En los años 80 en un debate en la televisión española, Octavio Paz, con su brillantez proverbial, evocaba en un debate televisivo con Mario Vargas Llosa la célebre frase de Edward Gibbon: la época más feliz de la humanidad fue la de los emperadores Antoninos en Roma. La época se conoce como la «Dinastía Nerva-Antonina» y abarca el período de 98 a 192 d.C. Durante esta época, se establecieron cinco emperadores, a menudo llamados «Los Cinco Buenos Emperadores», quienes gobernaron con sabiduría y justicia, trajeron paz y prosperidad al imperio. Octavio Paz lo decía como quien lanza una advertencia velada al siglo XX, acusándolo de desencanto, violencia industrializada y pérdida de sentido. Paz hablaba desde la altura de la filosofía, donde el tiempo se contempla más que se habita. Vargas Llosa, en cambio, hablaba desde el suelo firme de la historia práctica, donde las libertades se conquistan a golpe de ensayo y error.

Porque sí, el siglo XX fue sangriento —dos guerras mundiales, 100 millones de muertos por guerras y genocidios, entre ellos los 6 millones de Auschwitz y los 20 millones de Stalin—, pero también fue el siglo que duplicó la esperanza de vida global: de apenas 32 años en 1900 a más de 72 en el siglo XXI. En 1950, más del 60% del planeta vivía en pobreza extrema. Hoy, esa cifra ronda el 9%, según el Banco Mundial. La mortalidad infantil, que superaba el 20% en muchas regiones, cayó por debajo del 3% en gran parte del mundo.

Mientras Paz idealizaba a Roma desde los mármoles de Marco Aurelio, Vargas Llosa le recordaba que las cloacas del Coliseo no alcanzaban para limpiar la esclavitud ni el desprecio por la mujer ni la inexistencia de la infancia como sujeto de derechos. Hoy, más de 130 países reconocen el voto femenino; en tiempos de los Antoninos, las mujeres no tenían ni nombre propio en los registros civiles.

La paz de los Antoninos era la paz del orden imperial, no la paz de los pueblos libres. Era la armonía de la obediencia, no la del consenso.

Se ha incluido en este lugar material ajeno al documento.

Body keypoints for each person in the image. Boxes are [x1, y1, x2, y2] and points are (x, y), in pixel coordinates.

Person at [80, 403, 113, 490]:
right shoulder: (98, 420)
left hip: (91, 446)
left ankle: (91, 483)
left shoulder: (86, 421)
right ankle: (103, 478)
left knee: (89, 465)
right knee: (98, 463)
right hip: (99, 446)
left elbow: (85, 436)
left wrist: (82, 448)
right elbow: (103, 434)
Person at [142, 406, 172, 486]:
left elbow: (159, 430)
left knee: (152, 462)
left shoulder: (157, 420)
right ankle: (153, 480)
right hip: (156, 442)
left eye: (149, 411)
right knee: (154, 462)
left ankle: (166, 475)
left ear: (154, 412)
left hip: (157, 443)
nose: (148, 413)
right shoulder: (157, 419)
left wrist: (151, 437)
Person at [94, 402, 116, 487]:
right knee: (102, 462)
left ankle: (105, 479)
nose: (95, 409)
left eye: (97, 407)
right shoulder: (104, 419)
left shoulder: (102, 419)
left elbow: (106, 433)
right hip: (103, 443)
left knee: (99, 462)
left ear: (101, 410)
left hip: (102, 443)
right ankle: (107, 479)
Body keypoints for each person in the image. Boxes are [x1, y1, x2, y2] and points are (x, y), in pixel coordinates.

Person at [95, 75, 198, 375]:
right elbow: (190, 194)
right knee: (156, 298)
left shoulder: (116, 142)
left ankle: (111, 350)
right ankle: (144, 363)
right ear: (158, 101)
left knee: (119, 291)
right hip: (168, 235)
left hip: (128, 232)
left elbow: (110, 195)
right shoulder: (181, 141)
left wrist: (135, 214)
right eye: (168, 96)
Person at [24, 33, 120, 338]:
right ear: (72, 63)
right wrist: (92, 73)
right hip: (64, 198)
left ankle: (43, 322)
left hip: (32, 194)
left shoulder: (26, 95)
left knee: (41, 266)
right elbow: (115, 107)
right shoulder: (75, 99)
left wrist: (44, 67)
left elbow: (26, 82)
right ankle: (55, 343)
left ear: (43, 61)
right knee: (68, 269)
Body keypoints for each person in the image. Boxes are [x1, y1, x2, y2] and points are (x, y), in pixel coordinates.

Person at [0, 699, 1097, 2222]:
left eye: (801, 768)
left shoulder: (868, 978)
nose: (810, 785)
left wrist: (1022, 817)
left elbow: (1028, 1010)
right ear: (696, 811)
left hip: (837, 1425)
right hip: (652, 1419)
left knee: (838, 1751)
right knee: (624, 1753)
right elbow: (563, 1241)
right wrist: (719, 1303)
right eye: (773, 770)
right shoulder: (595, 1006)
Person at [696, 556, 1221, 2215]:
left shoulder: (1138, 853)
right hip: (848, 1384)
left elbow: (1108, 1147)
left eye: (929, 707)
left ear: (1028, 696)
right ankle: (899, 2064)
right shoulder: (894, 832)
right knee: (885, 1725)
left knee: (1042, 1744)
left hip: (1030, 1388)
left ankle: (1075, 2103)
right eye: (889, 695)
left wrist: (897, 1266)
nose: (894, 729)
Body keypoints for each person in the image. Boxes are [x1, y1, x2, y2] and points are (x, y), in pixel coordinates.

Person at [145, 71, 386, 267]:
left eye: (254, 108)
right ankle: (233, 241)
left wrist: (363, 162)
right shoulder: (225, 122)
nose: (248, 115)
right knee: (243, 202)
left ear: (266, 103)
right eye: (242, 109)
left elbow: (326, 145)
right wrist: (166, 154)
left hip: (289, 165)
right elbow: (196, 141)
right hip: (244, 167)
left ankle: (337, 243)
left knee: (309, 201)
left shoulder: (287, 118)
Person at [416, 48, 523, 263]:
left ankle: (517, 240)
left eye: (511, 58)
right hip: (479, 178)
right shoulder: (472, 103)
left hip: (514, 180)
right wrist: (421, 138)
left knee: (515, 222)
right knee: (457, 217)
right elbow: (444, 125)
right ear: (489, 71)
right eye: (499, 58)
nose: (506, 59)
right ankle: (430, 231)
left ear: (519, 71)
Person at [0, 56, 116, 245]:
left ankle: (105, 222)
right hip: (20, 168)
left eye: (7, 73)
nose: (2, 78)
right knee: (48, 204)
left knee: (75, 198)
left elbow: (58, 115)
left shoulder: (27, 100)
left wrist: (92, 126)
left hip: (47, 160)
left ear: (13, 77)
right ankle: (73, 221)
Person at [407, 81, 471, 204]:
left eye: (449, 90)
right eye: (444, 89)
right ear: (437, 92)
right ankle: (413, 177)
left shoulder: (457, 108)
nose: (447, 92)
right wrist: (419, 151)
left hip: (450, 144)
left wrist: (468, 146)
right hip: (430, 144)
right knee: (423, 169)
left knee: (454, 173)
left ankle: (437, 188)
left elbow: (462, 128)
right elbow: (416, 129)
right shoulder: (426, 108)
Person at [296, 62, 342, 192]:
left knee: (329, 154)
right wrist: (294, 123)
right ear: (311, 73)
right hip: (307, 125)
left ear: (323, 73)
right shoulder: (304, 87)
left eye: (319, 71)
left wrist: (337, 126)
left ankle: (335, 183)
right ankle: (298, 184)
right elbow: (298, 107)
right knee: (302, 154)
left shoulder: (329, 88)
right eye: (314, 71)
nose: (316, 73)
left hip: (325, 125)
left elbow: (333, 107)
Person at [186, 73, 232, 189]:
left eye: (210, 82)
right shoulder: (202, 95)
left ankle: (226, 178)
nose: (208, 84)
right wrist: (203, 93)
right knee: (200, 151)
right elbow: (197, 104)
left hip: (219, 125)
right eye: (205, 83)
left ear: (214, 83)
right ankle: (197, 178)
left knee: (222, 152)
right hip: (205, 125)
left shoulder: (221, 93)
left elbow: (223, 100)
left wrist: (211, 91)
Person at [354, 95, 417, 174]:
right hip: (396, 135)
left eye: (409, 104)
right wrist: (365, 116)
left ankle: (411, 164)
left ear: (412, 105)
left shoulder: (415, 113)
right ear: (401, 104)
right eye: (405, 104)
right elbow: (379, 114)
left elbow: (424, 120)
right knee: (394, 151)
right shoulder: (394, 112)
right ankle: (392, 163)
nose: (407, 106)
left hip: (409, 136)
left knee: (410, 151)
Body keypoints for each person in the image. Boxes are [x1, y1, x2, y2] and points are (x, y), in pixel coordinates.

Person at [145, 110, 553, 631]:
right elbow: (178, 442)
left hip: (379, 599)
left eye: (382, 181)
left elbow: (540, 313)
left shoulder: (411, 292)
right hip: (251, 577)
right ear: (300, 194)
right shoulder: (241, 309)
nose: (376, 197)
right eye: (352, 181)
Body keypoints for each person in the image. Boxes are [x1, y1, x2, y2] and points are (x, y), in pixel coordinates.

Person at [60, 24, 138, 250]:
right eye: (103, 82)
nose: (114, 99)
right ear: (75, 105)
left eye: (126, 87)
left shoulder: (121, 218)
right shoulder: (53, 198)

Su “felicidad” era la de un mundo sin sindicatos, sin voto, sin pluralismo. ¿Una época feliz? Quizá para los filósofos estoicos y los senadores romanos. No tanto para los que cargaban piedras en las minas de Hispania.

La modernidad no es perfecta, pero sus imperfecciones son públicas y criticables; su violencia, al menos, escandaliza. Hoy, hay más de 190 democracias electorales —aunque imperfectas— en el mundo. Más de 5 mil millones de personas tienen acceso a internet. Un joven de clase media hoy tiene más acceso a conocimiento que un emperador del pasado. Millones de personas salen cada año de la pobreza: solo en China, más de 800 millones en cuatro décadas. Y aunque el cambio climático y la desigualdad son desafíos enormes, tenemos instituciones, foros globales y mecanismos de cooperación para enfrentarlos. Los romanos tenían acueductos; nosotros, vacunas de ARNm en menos de un año.

Paz tenía razón al advertir sobre la pérdida del sentido. Pero ese vacío existencial no es culpa del progreso, sino de nuestra incapacidad para humanizarlo. La libertad moderna no garantiza plenitud, pero permite buscarla. La nostalgia de un pasado armónico suele olvidar que en ese pasado, muchos no eran ni sujetos de la historia.

Defender la civilización moderna —con sus bibliotecas digitales, sus revoluciones democráticas y sus logros sanitarios— no es celebrar un dogma, sino honrar la posibilidad de mejorar. El siglo XXI no necesita emperadores ilustrados, sino ciudadanos conscientes. La felicidad, hoy, no desciende de un trono: se construye desde abajo, entre contradicciones, como lo entendía Vargas Llosa.

Paz tenía poesía. Vargas Llosa, razón. Y el futuro, si ha de tener sentido, necesitará de ambos.